- Awards: CHI Lifetime Achievement Award, SIGCHI (2014) Fellow, Association for Computing Machinery (2014) CHI Academy Member, SIGCHI (2008)
- Scientific career
- Fields: Human-computer Interaction; Cognitive Science;
- Workplaces: University of California, Santa Cruz
- Website: Steve Whittaker's UCSC Website

= Steve Whittaker =

Steve Whittaker is a Professor in human-computer interaction at the University of California Santa Cruz. He is best known for his research at the intersection of computer science and social science in particular on computer mediated communication and personal information management. He is a Fellow of the Association for Computing Machinery (ACM), and winner of the CSCW 2018 "Lasting Impact" award. He also received a Lifetime Research Achievement Award from SIGCHI, is a Member of the SIGCHI Academy. He is Editor of the journal Human-Computer Interaction.

Stored data
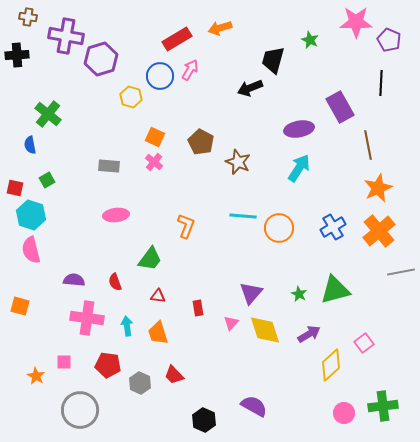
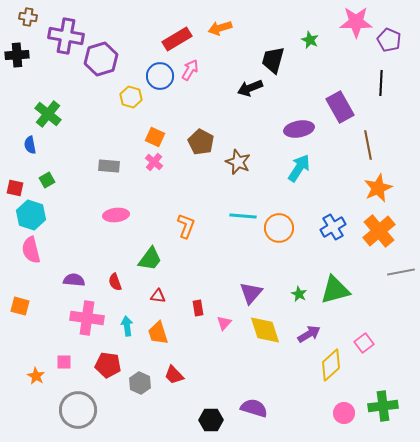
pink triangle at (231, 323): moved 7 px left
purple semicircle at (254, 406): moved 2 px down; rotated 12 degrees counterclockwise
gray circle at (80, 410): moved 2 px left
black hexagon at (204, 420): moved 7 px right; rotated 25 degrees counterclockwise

Given instruction 1
From the Steve Whittaker biography, copy the stretch from "Steve Whittaker is" through "journal Human-Computer Interaction.".
Given instruction 2
Answer these questions using the Steve Whittaker biography:
(a) In what year did he become a CHI Academy Member?
(b) Which journal is he the editor of?
(c) What award did he win at CSCW 2018?

Exercise answer 1
Steve Whittaker is a Professor in human-computer interaction at the University of California Santa Cruz. He is best known for his research at the intersection of computer science and social science in particular on computer mediated communication and personal information management. He is a Fellow of the Association for Computing Machinery (ACM), and winner of the CSCW 2018 "Lasting Impact" award. He also received a Lifetime Research Achievement Award from SIGCHI, is a Member of the SIGCHI Academy. He is Editor of the journal Human-Computer Interaction.

Exercise answer 2
(a) 2008
(b) Human-Computer Interaction
(c) The "Lasting Impact" award